Q. In a market where competitors are taking different camera directions — AI-led imaging, status quo partnerships, or less emphasis on camera alliances — how do you see Xiaomi’s Leica partnership evolving in 2026?

Anuj Sharma: I wouldn’t describe it as a “renewal” in a simple sense, because we didn’t set out with an end date. This is an ongoing vision, to reshape what smartphone photography would be in the times to come. The challenge we set for the core R&D team every year is: how do we move smartphone photography forward — not just for Xiaomi, but for the industry. Are we bridging the gap with DSLRs? Are we helping users capture moments in a way they want to preserve for life?

That’s why we now use the term co-creation. Engineering remains essential as a subset, but co-creation means identifying new problems — that smartphone makers haven’t thought of but the camera makers probably have solved — and how do we put that in phones.

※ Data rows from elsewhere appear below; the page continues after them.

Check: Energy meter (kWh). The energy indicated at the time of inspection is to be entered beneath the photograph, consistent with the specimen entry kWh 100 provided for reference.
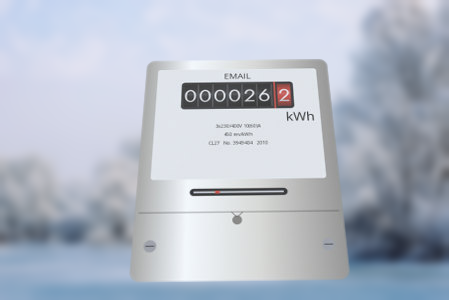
kWh 26.2
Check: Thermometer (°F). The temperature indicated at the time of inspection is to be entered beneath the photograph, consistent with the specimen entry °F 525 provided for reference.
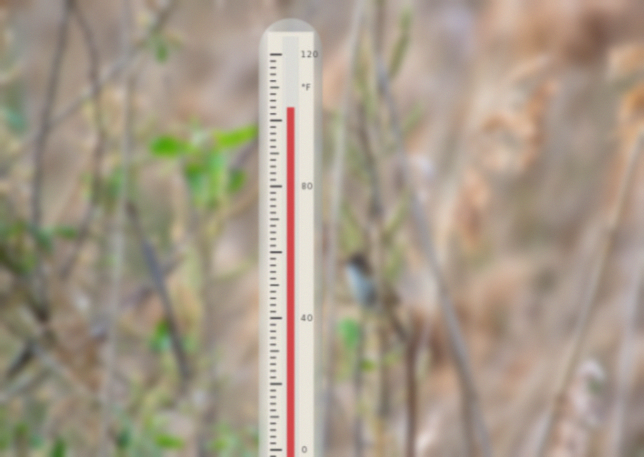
°F 104
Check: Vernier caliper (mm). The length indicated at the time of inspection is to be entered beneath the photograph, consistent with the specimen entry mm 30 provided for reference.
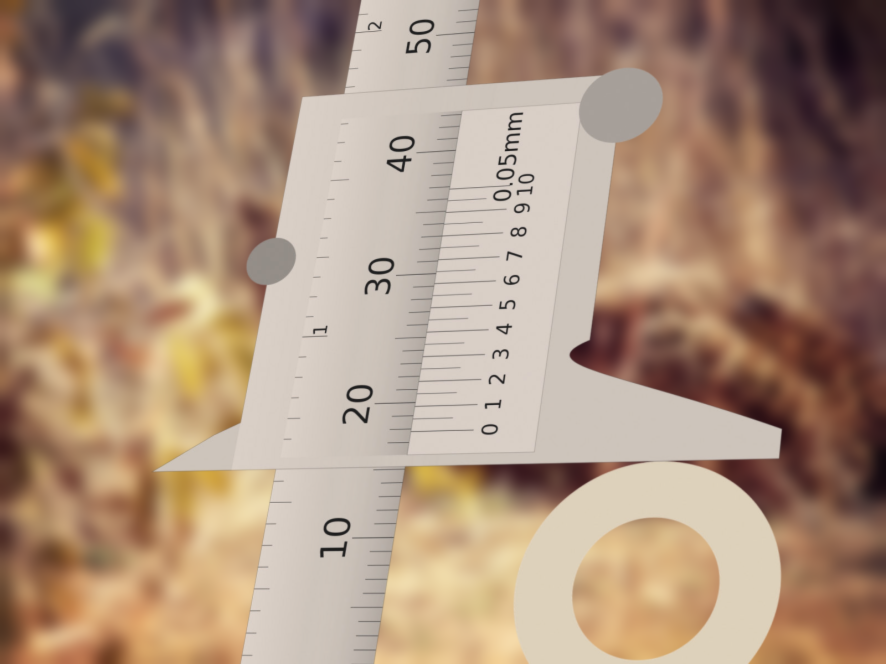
mm 17.8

Q. How do you balance camera hardware, image processing algorithms, and now AI? What changes in the AI era?

Anuj Sharma: Our philosophy is simple: physics will always beat software. There is no substitute for optics and hardware. The more you move away from real physics and rely entirely on software to generate an image, the more you are extrapolating from expectations instead of capturing a realistic image. It may be fun to generate an image that shows me standing in the middle of the Antarctic snow, but nobody is going to keep that image. That may be fun for social sharing, but it is not the same thing as photography that preserves memory.

We’re interested in helping users capture images as close to real life as possible. We want to keep moving closer to what the human eye sees — in dynamic range, detail, and realism. Much of the industry focuses on making images look “prettier” through digital processing. We are taking a different direction. Better light capture, stronger optics, improved sensor and zoom systems, and then processing that does justice to the hardware.

Sandeep Singh Arora: Processing is still very important — a lot of it. These systems output an enormous amount of data, and that data has to be processed instantly. So computing is essential in converting and handling the signal correctly. But that is different from a workflow where you send the image to the cloud and heavily alter it. We are not very bullish on that direction for photography, because it can become a warping of memory. For us, processing should support reality capture, not replace it.

Q. Memory and storage prices are rising sharply. Is that influencing your 2026 launch plans, and how do you manage customer expectations if prices rise?

Sandeep Singh Arora: That’s a very important question. What we are seeing is that this is not a one-month phenomenon. It took time for the trade to accept that this is a structural reality that may last for multiple quarters. Consumers too are gradually adjusting to this. As prices go up across the industry, some customers will wait and watch. But we are also seeing the market start to stabilise as trade and consumers adapt. There is some short-term hesitation in parts of the chain, but we are beginning to see the flywheel work again and demand returning.